Investors Still Must Pick Generic Drug Companies By Hand

Isn’t the market ripe for a generic drug exchange-traded fund?

The industry that makes copycat versions of brand-name medications now plays a prominent role in the global pharmaceutical business. Moreover, the companies that produce generics are poised to attract even greater investor attention in the years ahead, given that generic drugs could put more than $100 billion in annual brand-name drug sales at risk through 2015. That’s about one-third of the annual spending on all prescription drugs in the U.S., according to IMS data.

In an article published two years ago, Biomed Reports argued that with so many of the generic drug companies outside the U.S., an ETF would “provide average retail investors with a cost-efficient means to trade the entire industry in a single investment vehicle.” A Global Generic Drug ETF also would “provide instant, diversified access to the small- and midcap generic drug makers and suppliers that are tracked in the index and the subject of possible acquisitions by leaders in the industry … and even big pharma that have significant generic drug divisions.”

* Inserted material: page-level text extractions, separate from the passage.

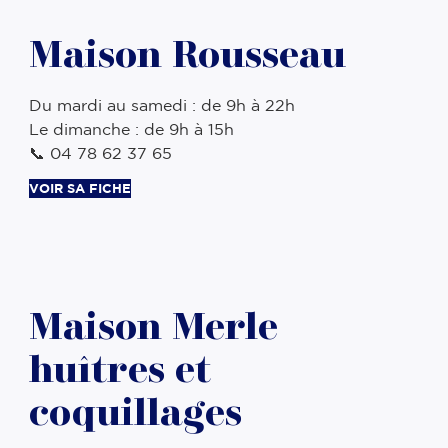
Maison Rousseau
Du mardi au samedi : de 9h à 22h
Le dimanche : de 9h à 15h
📞 04 78 62 37 65
VOIR SA FICHE
Maison Merle
huîtres et
coquillages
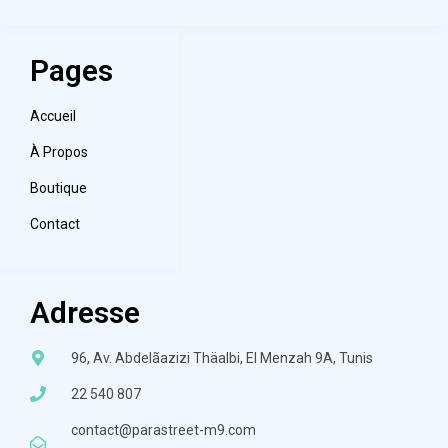
Pages
Accueil
À Propos
Boutique
Contact
Adresse
96, Av. Abdelãazizi Thäalbi, El Menzah 9A, Tunis
22 540 807
contact@parastreet-m9.com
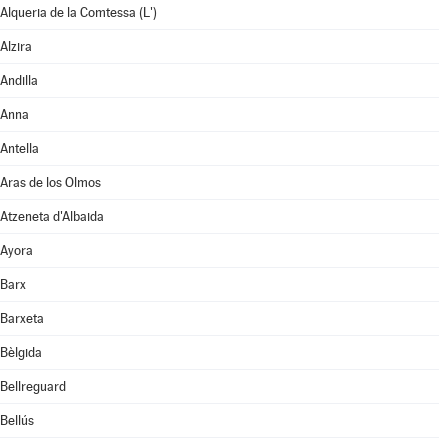
Alqueria de la Comtessa (L')
Alzira
Andilla
Anna
Antella
Aras de los Olmos
Atzeneta d'Albaida
Ayora
Barx
Barxeta
Bèlgida
Bellreguard
Bellús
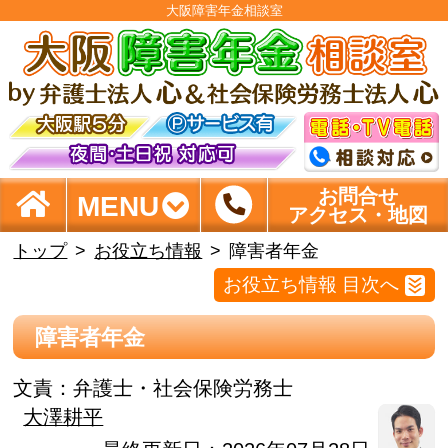
大阪障害年金相談室
お問合せ
MENU
アクセス・地図
トップ
お役立ち情報
障害者年金
お役立ち情報 目次へ
障害者年金
文責：
弁護士・社会保険労務士
大澤耕平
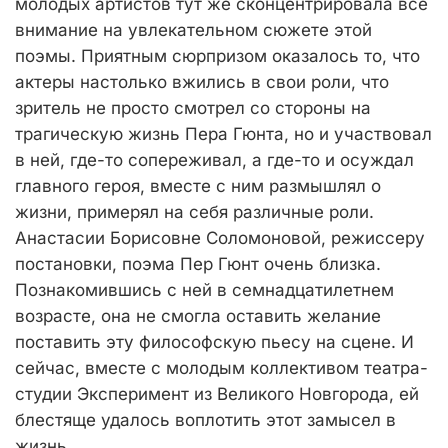
молодых артистов тут же сконцентрировала всё
внимание на увлекательном сюжете этой
поэмы. Приятным сюрпризом оказалось то, что
актеры настолько вжились в свои роли, что
зритель не просто смотрел со стороны на
трагическую жизнь Пера Гюнта, но и участвовал
в ней, где-то сопереживал, а где-то и осуждал
главного героя, вместе с ним размышлял о
жизни, примерял на себя различные роли.
Анастасии Борисовне Соломоновой, режиссеру
постановки, поэма Пер Гюнт очень близка.
Познакомившись с ней в семнадцатилетнем
возрасте, она не смогла оставить желание
поставить эту философскую пьесу на сцене. И
сейчас, вместе с молодым коллективом театра-
студии Эксперимент из Великого Новгорода, ей
блестяще удалось воплотить этот замысел в
жизнь.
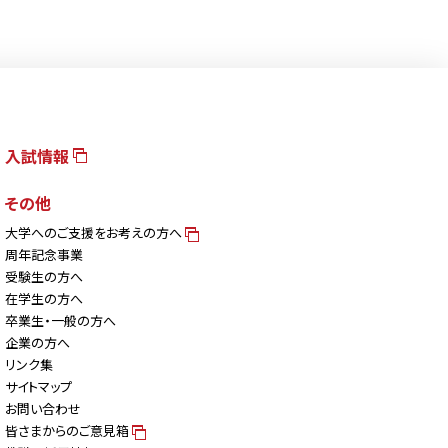
入試情報
その他
大学へのご支援をお考えの方へ
周年記念事業
受験生の方へ
在学生の方へ
卒業生・一般の方へ
企業の方へ
リンク集
サイトマップ
お問い合わせ
皆さまからのご意見箱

Absent such an ETF, investors are just going to have to do their own research to find the cream of the crop among generic drug companies. Bigger doesn’t necessarily mean better, but in terms of sales, Israel-based Teva Pharmaceuticals (NASDAQ:TEVA) stands atop the leader board with revenues of more than $17 billion in 2010. Unfortunately for company shareholders, TEVA stock has slid 20% in the past year and nearly 40% from its all-time high earlier in 2010.

Despite its dismal recent performance, the stock is getting a lot of love from Mark Bern, CFA CPA, who recently tabbed it as his favorite drug company on Seeking Alpha. In five years, Bern expects the share price to be near $80 — double TEVA’s current value. He thinks that when the company’s growth eventually subsides, Teva will expand its dividend and payout ratio, “providing further share price support far into the future.” Teva’s dividend currently yields 1.7%.

At the other end of the stock performance spectrum among generics is Watson Pharmaceuticals (NYSE:WPI). The company’s shares have climbed about 25% in the past year. Watson was in the news last week when it began selling a generic version of Lipitor, the Pfizer (NYSE:PFE) mega blockbuster cholesterol drug whose patent expired Nov. 30.

Another generic firm worthy of investor scrutiny is Mylan (NASDAQ:MYL), whose shares have remained virtually flat during the past 12 months. The company grew revenue by 16% in the third quarter, pushing its net income up 45%. Mylan expects annual bottom-line growth of 15% and bottom-line growth of 20%, with earnings per share of $2.75, by the end of 2013. Mylan plans as many as 500 global generic drug launches next year.

Other leading generic companies include Par Pharmaceuticals (NYSE:PRX); Hospira (NYSE:HSP), a maker of specialty generic injectable drugs and rumored takeover target; and Dr. Reddy’s Laboratories (NYSE:RDY), which is headquartered in India.

As pointed out in a previous article, while generic companies stand to benefit in the next few years, things promise to get tougher in 2015, when the pie they’re divvying up shrinks because of fewer blockbuster drugs losing patent protection.

As of this writing, Barry Cohen was long PFE.